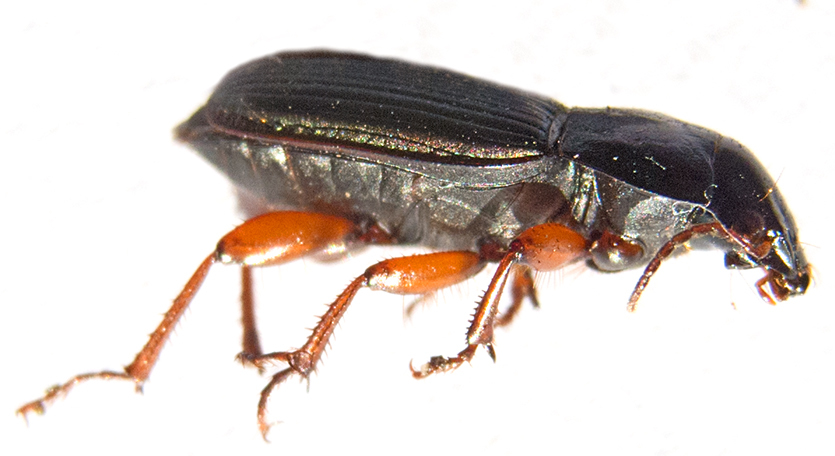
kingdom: Animalia
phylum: Arthropoda
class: Insecta
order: Coleoptera
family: Carabidae
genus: Harpalus
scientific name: Harpalus affinis
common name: Polychrome harp ground beetle
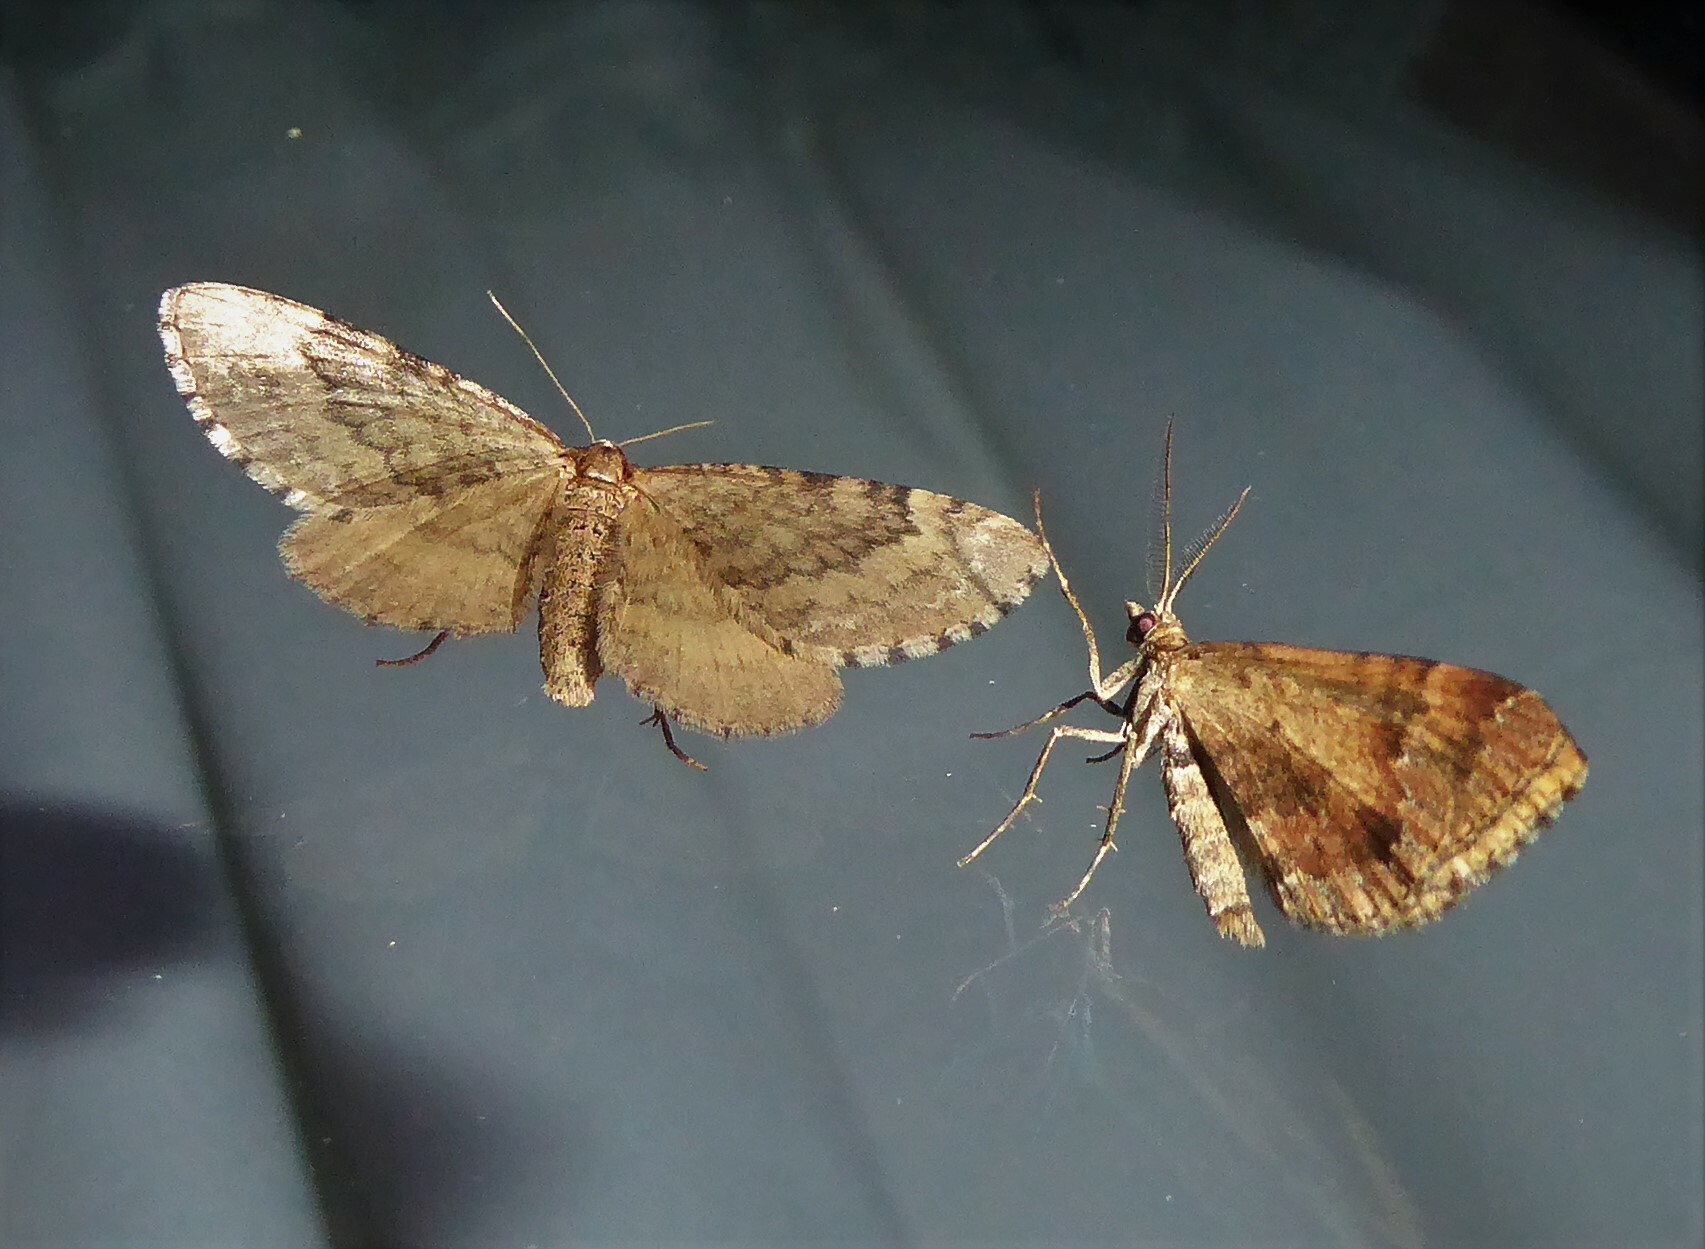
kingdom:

+===+

**The request**
Copy the entries word for word, from the line with "family: Carabidae" through the final line of the entries, leaving out the pictures.

**Result for this exercise**
family: Carabidae
genus: Harpalus
scientific name: Harpalus affinis
common name: Polychrome harp ground beetle
kingdom:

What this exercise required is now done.